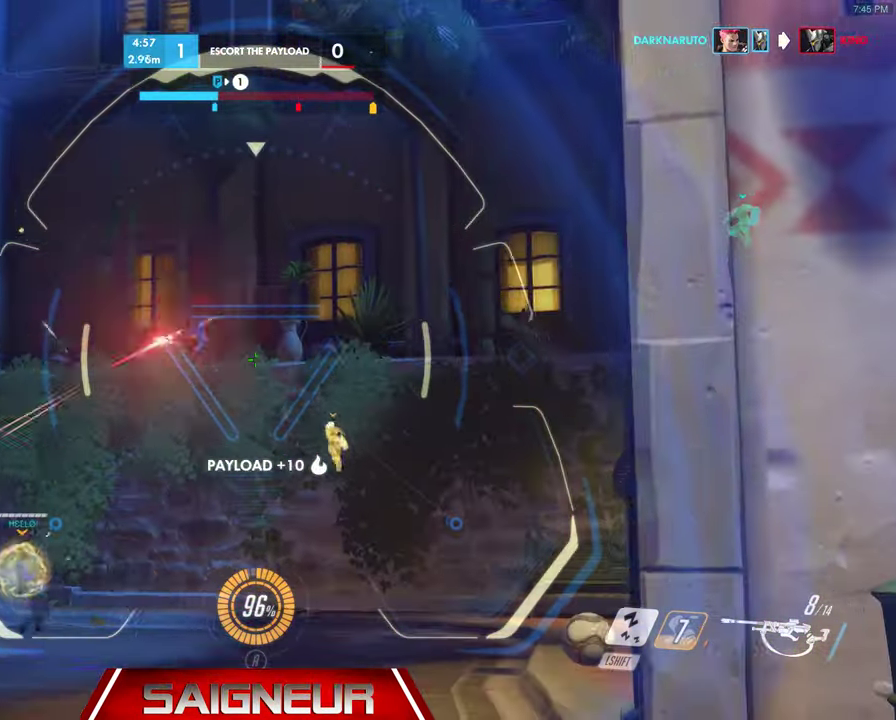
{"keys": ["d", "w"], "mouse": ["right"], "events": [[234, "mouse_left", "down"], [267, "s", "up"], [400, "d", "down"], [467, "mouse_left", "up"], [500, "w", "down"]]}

...

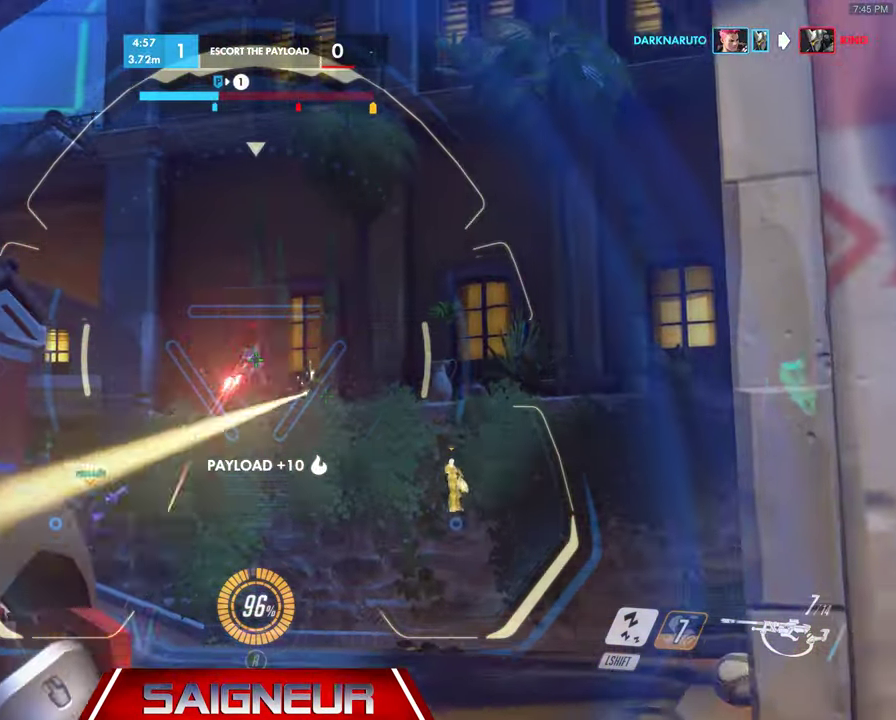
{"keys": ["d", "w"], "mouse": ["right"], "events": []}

---

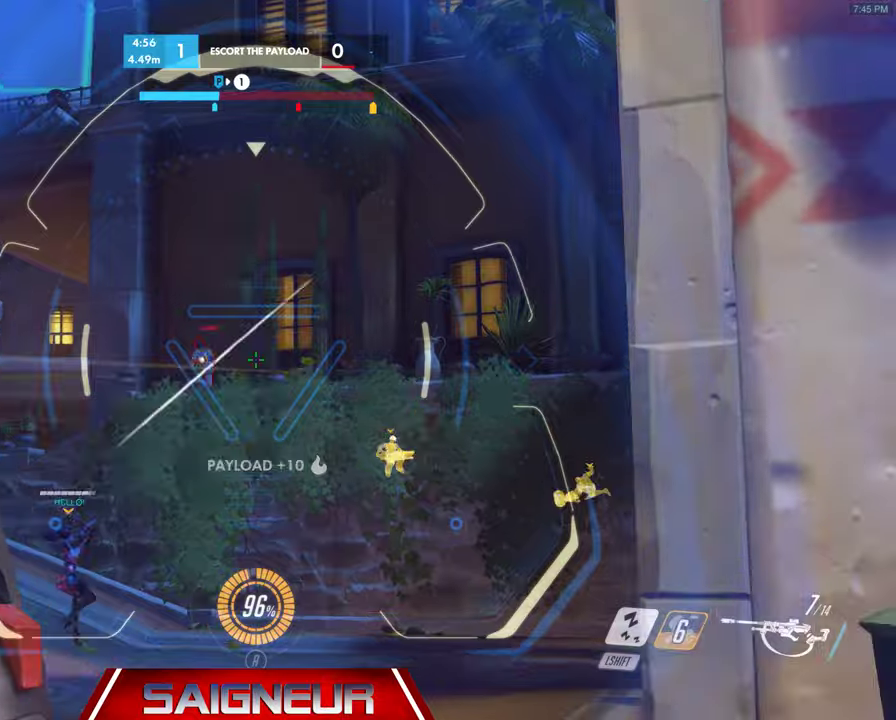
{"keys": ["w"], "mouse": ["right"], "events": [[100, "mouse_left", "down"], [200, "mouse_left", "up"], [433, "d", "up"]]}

» EXERCISE REQUIREMENTS: Search the records for the word "down". Copy every line that has it.

» WRITTEN ANSWER:
{"keys": ["d", "w"], "mouse": ["right"], "events": [[234, "mouse_left", "down"], [267, "s", "up"], [400, "d", "down"], [467, "mouse_left", "up"], [500, "w", "down"]]}
{"keys": ["w"], "mouse": ["right"], "events": [[100, "mouse_left", "down"], [200, "mouse_left", "up"], [433, "d", "up"]]}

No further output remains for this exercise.